Rebecca Rider column: The times are a changin’
In 2011 I took a semester off from college and spent three months living in Denver and two months overseas in South Africa and Mozambique. When I came back home, I noticed the differences: we had a new stove, a new dishwasher, some new paint. When I expressed surprise, my parents asked if I’d expected things to stay the same, just because I wasn’t around. I hadn’t, but that didn’t make the changes any less startling.
I feel the same way now, covering education in the same county in which I received my own. Last week, I toured the new buildings at RCCC’s north campus. They’re beautiful spaces, but I felt almost displaced walking through them.
The 600 building saw the most renovations – it’s also the building where I had most of my classes while I was a student.
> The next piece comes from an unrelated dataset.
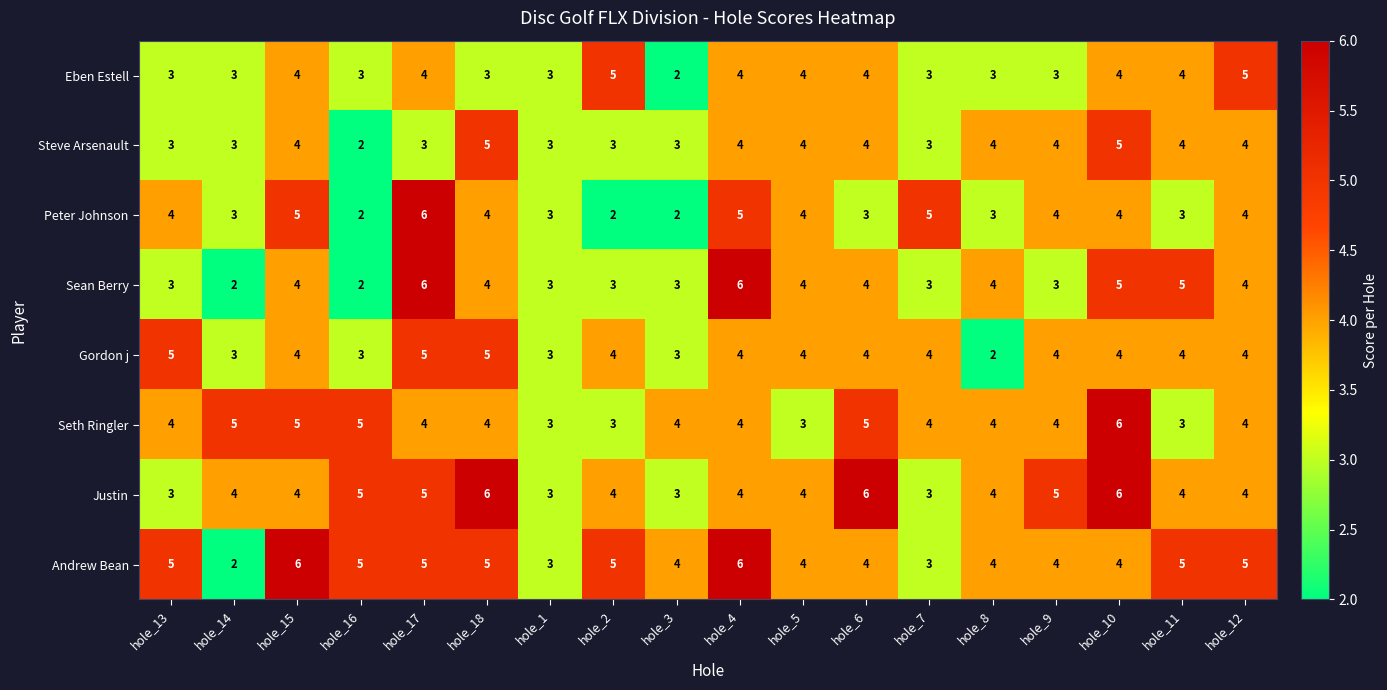

The Justin series shows 6 at hole_18. True or false?

True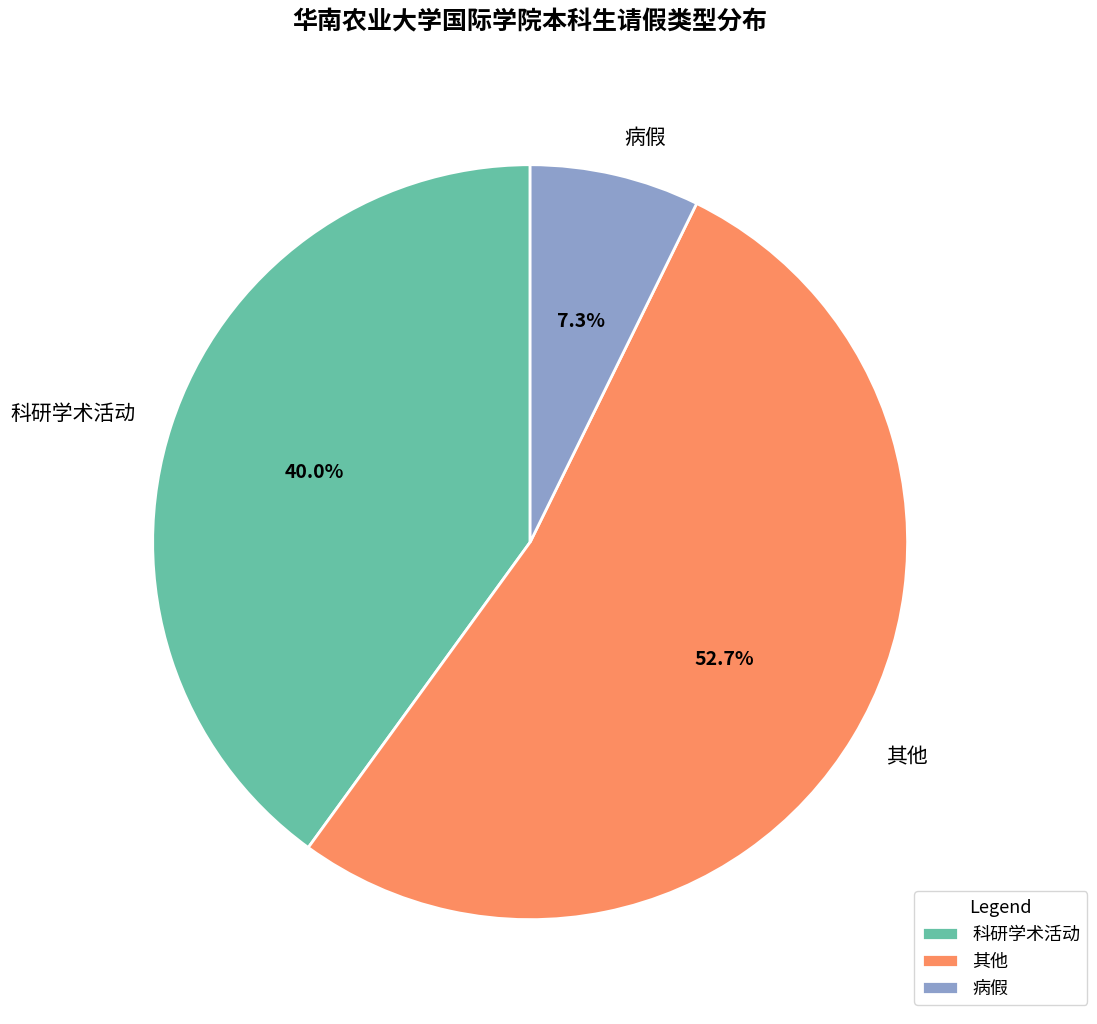

How many slices are in this pie chart?

3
The new classrooms are beautiful and bright, and an indoor atrium provides spaces for students to meet, study and pass the time.
It’s exactly what I would have wanted as a student. How often did I think my classrooms were dim, uninviting and out of date? How often did I do my homework in the cafeteria or the old chairs in the library and wish there was somewhere more comfortable?
As is the law of wishes, there’s always a catch. The reminder that the world moves on, with or without you.
The room where I had my very first college course is no longer there. It was a sociology class. I won’t pretend that I remember much about the class content, and I did not pursue a career in sociology – but it was my first, true, college course. And for the first time in my school career, I got to sleep in. Gone, too, is the classroom in the far back corner where I met a now close friend.
It’s not a new feeling. I can’t walk the halls of my high school, because the school is no longer there – it moved buildings a year or so after I graduated. The building itself is still there, but I wouldn’t be allowed in. And it, too, has been renovated.
In the next few years, I may see other changes. The consolidation debate is burning hot and bright, and it’s possible my elementary school may be up for the cut. No schools have been named, and none will be for a long time yet. But I think about the possibility of it.
The fields where I played softball, gone. The mums I planted, the back garden that my brother built for his Eagle Scout project, the handprint and glass marble stepping stones my class made that still, last I saw, sat out front – gone.
It’s a disorienting thought, to say the least. Even if it’s not picked for consolidation, it’s inevitable that, one day, my school will stand empty. Right now, the façade of my high school building is the same one I remember, the floors of RCCC’s 600 building still have the cracks I remember – but things are changing.
I didn’t expect the world to pause, exactly as I remembered it; but I don’t think I ever envisioned holding up a magnifying glass to every alteration, either. And I’m still unsure whether I think being around to see all these things is a privilege, or whether I look forward to the future of them.
But one thing’s for sure: it’s definitely going to be interesting.